Награды я вернул ветерану в преддверии 9 Мая лично. А после отправился в школу милиции, к начальнику, генералу Попову. Доложил ситуацию. Генерал тут же вызвал курсанта к себе и дал приказ об отчислении. Приказ был выполнен в течение нескольких минут.
Уже бывшего курсанта я забрал с собой, надев наручники. В них я его и провёл по бесконечным коридорам школы милиции. Там было полно курсантов, которые уступали дорогу двум людям в одинаковой форме. Только один пришёл в милицию защищать людей, а второй в наручниках плёлся в следственный изолятор.
Звери
Я долго думал, рассказывать читателям “Клопс” об этих случаях или нет. Даже вспоминать тяжело, сразу скатываешься в состояние сильного стресса, пережитого много лет назад и до сих пор сидящего в душе. Но без этого рассказ о нашей работе будет неполный и однобокий. Я не люблю об этом говорить. И я не забуду это никогда.

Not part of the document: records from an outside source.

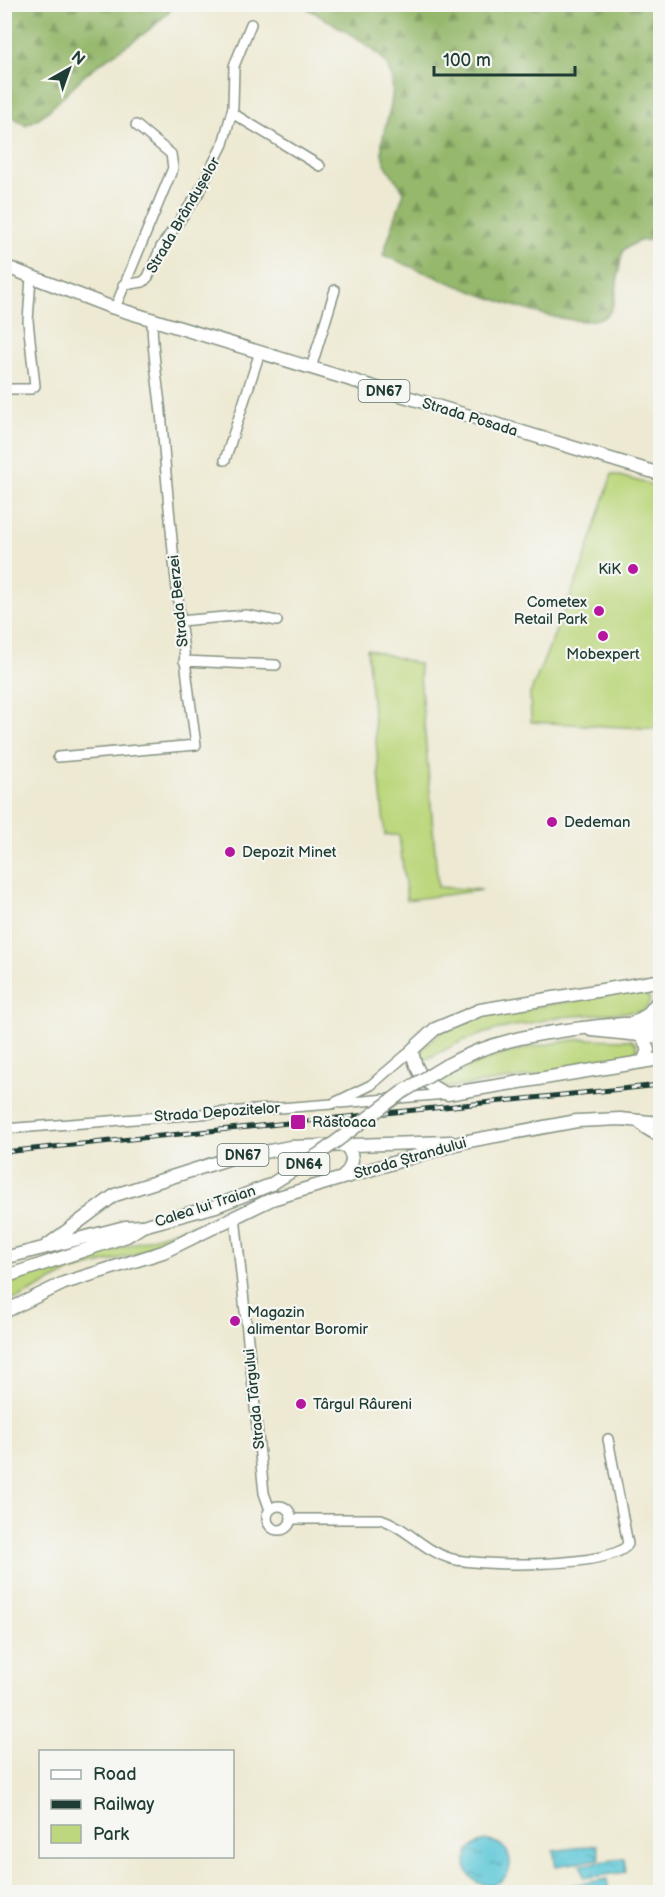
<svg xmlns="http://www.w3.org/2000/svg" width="665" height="1897" font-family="'Balsamiq Sans',sans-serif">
	<defs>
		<pattern id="forest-firs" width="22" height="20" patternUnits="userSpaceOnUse" patternTransform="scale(1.5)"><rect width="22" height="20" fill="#95b86c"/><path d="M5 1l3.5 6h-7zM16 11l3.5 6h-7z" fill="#79975a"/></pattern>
		<pattern id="water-ripples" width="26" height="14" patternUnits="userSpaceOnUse" patternTransform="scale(1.5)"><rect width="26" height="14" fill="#5dc7d8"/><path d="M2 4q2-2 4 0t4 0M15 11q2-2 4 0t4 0" fill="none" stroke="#4ca3b0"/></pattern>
	</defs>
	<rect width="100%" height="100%" fill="#f6f6f2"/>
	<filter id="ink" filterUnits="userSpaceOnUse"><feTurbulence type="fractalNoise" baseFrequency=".0167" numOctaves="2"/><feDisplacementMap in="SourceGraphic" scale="12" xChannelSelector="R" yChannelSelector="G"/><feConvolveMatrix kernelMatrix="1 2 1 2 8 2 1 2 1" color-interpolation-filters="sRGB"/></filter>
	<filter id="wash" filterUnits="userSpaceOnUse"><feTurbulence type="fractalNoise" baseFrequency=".008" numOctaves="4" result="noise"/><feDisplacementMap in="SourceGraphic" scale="24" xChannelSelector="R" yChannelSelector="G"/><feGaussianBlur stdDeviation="1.35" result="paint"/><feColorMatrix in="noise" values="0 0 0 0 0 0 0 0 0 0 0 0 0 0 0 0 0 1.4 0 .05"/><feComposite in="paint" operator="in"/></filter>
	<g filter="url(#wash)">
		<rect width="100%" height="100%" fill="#ede9d2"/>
		<!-- green -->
		<path fill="#bcd77d" stroke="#6e8a58" stroke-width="1.5" d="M612 474 660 487V729L531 722 530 694 582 567Z
			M367 649 419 664 438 887 482 890 407 900 399 835H385Z
			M641 989 650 999 649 1004 642 1011 560 1017 495 1030 462 1041 421 1062 418 1056 419 1050 448 1027 482 1016Z
			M581 1039 632 1040 636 1044 637 1050C621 1066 480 1083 449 1088L438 1084C480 1055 530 1046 581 1039Z
			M194 1225 195 1228 151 1250 69 1272 19 1298 5 1301 4 1286 22 1278Z"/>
		<!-- forest -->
		<path fill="url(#forest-firs)" stroke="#5a7a50" stroke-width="1.5" d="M5 4H174V5C152 34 119 48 91 70 69 87 50 116 25 125L5 111Z
			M302 5H660V239L639 241 624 249C616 266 619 305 607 315 576 341 420 270 383 255L404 192C398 182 388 171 384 161 373 133 407 98 385 62 374 45 321 17 302 5Z"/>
		<!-- water -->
		<path fill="url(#water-ripples)" stroke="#3e8286" stroke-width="1.5" d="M466 1863a22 22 0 1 1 44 0a22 22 0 1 1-44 0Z
			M597 1845 600 1859 556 1866 553 1851Z
			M624 1858 626 1872 584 1878 581 1865Z
			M607 1879 609 1892H561L560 1887Z"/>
	</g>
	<g filter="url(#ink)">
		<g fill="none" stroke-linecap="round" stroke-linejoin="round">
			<!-- minor casing -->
			<g stroke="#869383" stroke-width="12">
				<path id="minor" d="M232 113 320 166
					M123 285 143 282 148 277 161 247 198 194 223 144 233 107 234 66 251 24
					M115 308 173 168 171 154 136 125
					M311 368 335 290
					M4 389H31L35 386 28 321 31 277
					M225 460 260 352
					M180 621 246 615 277 621
					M184 661 276 665
					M58 757 196 745C181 638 170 531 162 423 159 388 152 355 152 319
					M340 1103 446 1094
					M636 1120 645 1129 660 1138
					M4 1129 332 1104 371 1085 412 1050
					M235 1216 264 1493 270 1510
					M267 1518a12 12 0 1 1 24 0a12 12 0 1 1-24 0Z
					M291 1519H381C406 1527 423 1550 449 1558 475 1567 615 1568 628 1544L608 1439"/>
			</g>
			<!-- major casing -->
			<g stroke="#869383" stroke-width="15">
				<path id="major" d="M4 266 108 306 660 474
					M657 981 480 1010 435 1029 412 1050C415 1072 426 1086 447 1094L660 1059
					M635 1022 647 1015 659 1000
					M591 1030 660 1037
					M642 1035 648 1050 643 1062
					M447 1065C491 1041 534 1034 583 1028 610 1025 633 1022 660 1025
					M342 1178C354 1166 356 1155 343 1143
					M45 1247 115 1195 228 1159 290 1147 450 1142
					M4 1258 125 1227 142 1226
					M4 1277 127 1236 143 1226
					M4 1312 64 1283 163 1252 272 1199 463 1142 577 1121 620 1119 660 1123"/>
			</g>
			<!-- minor -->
			<use href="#minor" stroke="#fff" stroke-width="9"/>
			<!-- major -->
			<use href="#major" stroke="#fff" stroke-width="12"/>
			<!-- rail casing -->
			<g stroke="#1f3d34" stroke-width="5">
				<path id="rail" d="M4 1152 660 1085"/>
			</g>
			<!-- rail -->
			<use href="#rail" stroke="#f6f6f2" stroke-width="3" stroke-dasharray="9" stroke-linecap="butt"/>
			<!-- major-bridge casing -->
			<g stroke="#869383" stroke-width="15" stroke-linecap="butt">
				<path id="major-bridge" d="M143 1226 216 1206 270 1185 322 1152 401 1093 447 1065"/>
			</g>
			<!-- major-bridge -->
			<use href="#major-bridge" stroke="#fff" stroke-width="12"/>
		</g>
	</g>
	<!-- markers -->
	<g fill="#b5179e" stroke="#f6f6f2" stroke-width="2">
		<circle cx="633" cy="569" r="6"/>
		<circle cx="599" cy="611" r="6"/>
		<circle cx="603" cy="636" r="6"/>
		<circle cx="552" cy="822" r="6"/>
		<circle cx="230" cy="852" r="6"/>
		<rect x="290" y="1114" width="16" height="16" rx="3"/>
		<circle cx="235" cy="1321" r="6"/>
		<circle cx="301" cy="1404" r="6"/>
	</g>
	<g text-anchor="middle" stroke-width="4.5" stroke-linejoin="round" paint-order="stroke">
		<!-- shield labels -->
		<g fill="#f6f6f2" stroke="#60746d" stroke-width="1.5">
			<rect x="358.5" y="380" width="51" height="22" rx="4.5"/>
			<rect x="217.5" y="1144" width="51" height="22" rx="4.5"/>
			<rect x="278.5" y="1153" width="51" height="22" rx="4.5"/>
		</g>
		<g font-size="14" font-weight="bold" fill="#1f3d34">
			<text x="384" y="396">DN67</text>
			<text x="243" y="1160">DN67</text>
			<text x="304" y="1169">DN64</text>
		</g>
		<!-- street labels -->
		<g font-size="15" fill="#1f3d34" stroke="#f6f6f2">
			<text transform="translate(183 215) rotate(-60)" y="5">Strada Brândușelor</text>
			<text transform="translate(470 417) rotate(17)" y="5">Strada Posada</text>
			<text transform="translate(178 601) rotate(-96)" y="5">Strada Berzei</text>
			<text transform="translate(217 1112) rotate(-4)" y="5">Strada Depozitelor</text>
			<text transform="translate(410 1158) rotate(-16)" y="5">Strada Ștrandului</text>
			<text transform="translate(205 1206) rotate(-18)" y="5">Calea lui Traian</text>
			<text transform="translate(254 1399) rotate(-96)" y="5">Strada Târgului</text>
		</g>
		<!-- poi labels -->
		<g font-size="15" fill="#1f3d34" stroke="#f6f6f2" text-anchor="start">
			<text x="621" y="574" text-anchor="end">KiK</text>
			<text x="587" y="607" text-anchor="end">Cometex<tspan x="587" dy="17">Retail Park</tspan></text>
			<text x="603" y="659" text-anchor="middle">Mobexpert</text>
			<text x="564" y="827">Dedeman</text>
			<text x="242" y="857">Depozit Minet</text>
			<text x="312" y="1127">Răstoaca</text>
			<text x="247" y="1317">Magazin<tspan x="247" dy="17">alimentar Boromir</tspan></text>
			<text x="313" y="1409">Târgul Râureni</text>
		</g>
	</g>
	<!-- margin -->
	<rect width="665" height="1897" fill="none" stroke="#f6f6f2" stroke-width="24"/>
	<!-- legend -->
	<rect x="39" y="1750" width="195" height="108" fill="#f6f6f2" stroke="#a0aca6" stroke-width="1.5"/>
	<rect x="51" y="1770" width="30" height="9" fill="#ffffff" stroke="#a0aca6" stroke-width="1.5"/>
	<text x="93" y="1780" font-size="18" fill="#1f3d34">Road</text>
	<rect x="51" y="1800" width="30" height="9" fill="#1f3d34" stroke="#a0aca6" stroke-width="1.5"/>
	<text x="93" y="1810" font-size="18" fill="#1f3d34">Railway</text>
	<rect x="51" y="1825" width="30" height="18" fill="#bcd77d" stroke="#a0aca6" stroke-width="1.5"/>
	<text x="93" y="1840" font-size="18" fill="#1f3d34">Park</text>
	<!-- north arrow -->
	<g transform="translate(69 69) rotate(40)" stroke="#f6f6f2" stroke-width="4.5" paint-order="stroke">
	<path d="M0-4.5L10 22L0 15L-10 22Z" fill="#1f3d34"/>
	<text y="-9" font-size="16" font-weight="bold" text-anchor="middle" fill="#1f3d34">N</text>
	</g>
	<!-- scale -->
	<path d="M434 66v9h141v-9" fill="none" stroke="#1f3d34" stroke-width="3"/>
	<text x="443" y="66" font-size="18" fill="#1f3d34" stroke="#f6f6f2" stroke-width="4.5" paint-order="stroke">100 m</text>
</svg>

Например, женщину, которую некий гражданин, позже признанный душевнобольным, заманил к себе в квартиру на улице Куйбышева, убил, разделал там же топором и засолил в ванне.
Я хорошо помню эту квартирку, которую посетил вместе со следственно-оперативной группой. Настоящее убежище дьявола. Пол, стены и потолок выкрашены в чёрный. На чёрных стенах плакаты с изображением чертей и орущих от ужаса людей. Вонь от нарубленных чёрно-фиолетовых кусков человеческой плоти в ванной невыносимая. А нам надо работать. Составить описание, закрепить улики. По очереди мы выбегаем на улицу, жадно хватаем свежий воздух и бежим обратно. Нам надо работать…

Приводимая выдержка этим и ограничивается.